** Opening The data block **

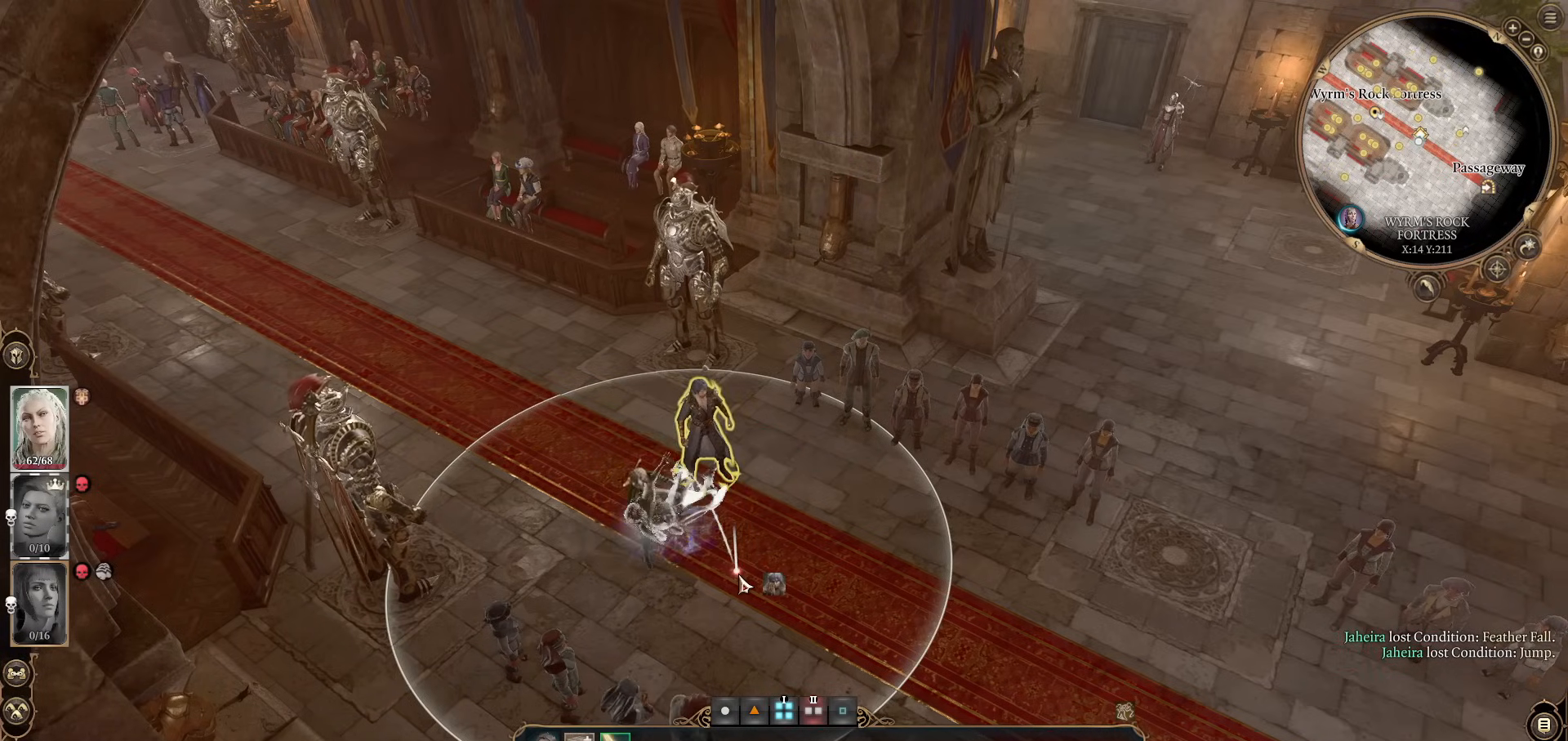
{"keys": [], "mouse": [], "events": []}
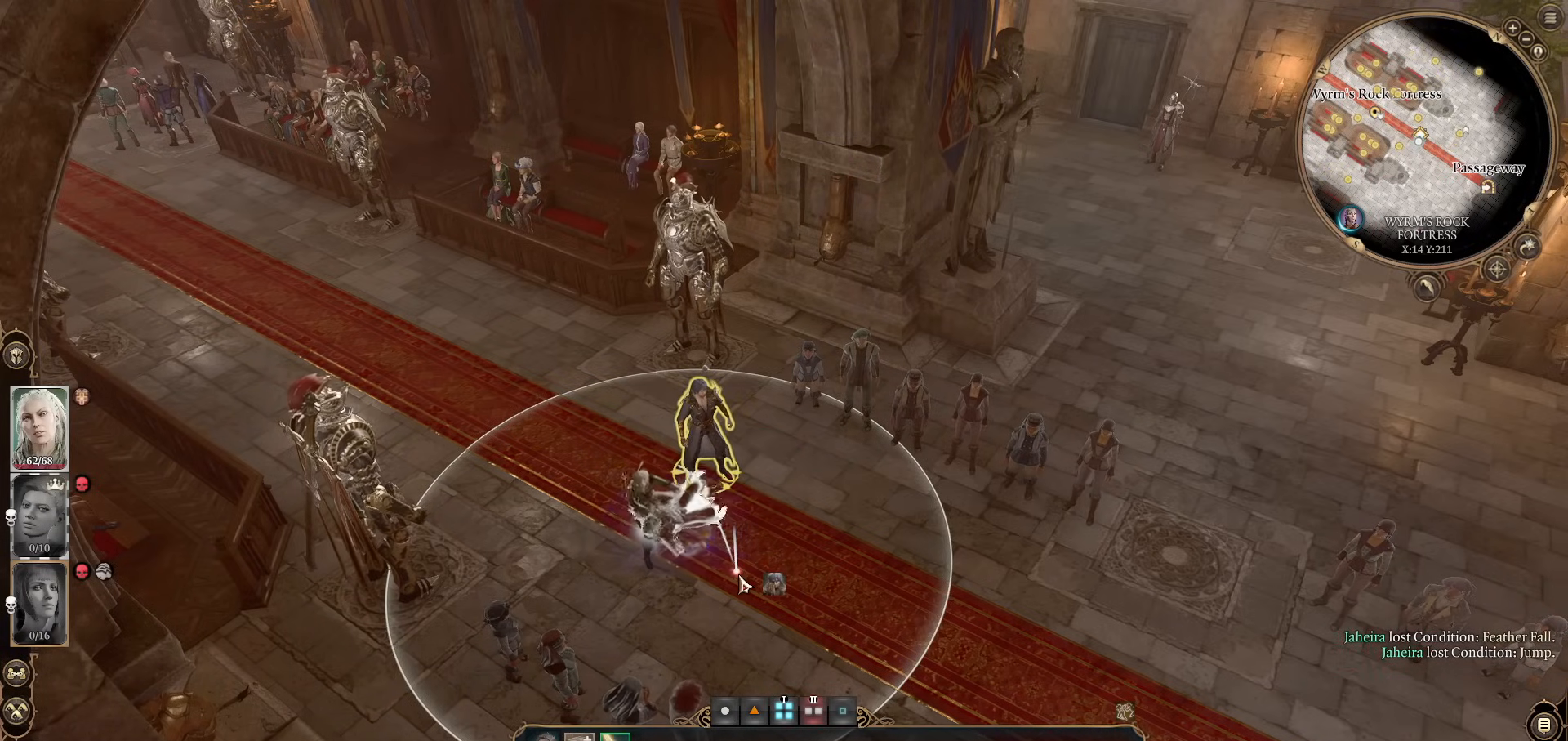
{"keys": [], "mouse": [], "events": []}
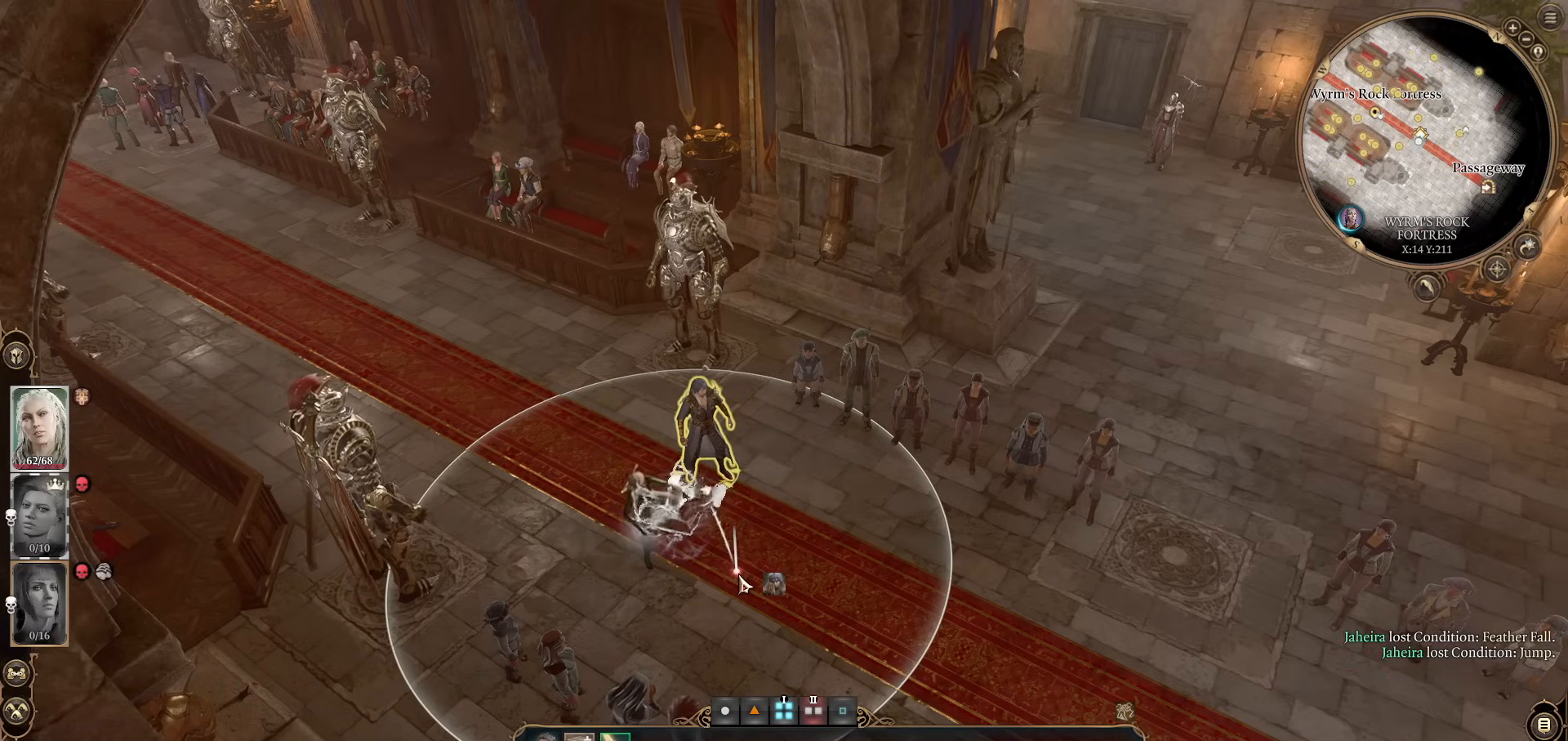
{"keys": [], "mouse": [], "events": []}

** Closing The data block **

Description of the task - The data above must be copied exactly. Leave out the pictures.

Completed exercise -
{"keys": [], "mouse": [], "events": []}
{"keys": [], "mouse": [], "events": []}
{"keys": [], "mouse": [], "events": []}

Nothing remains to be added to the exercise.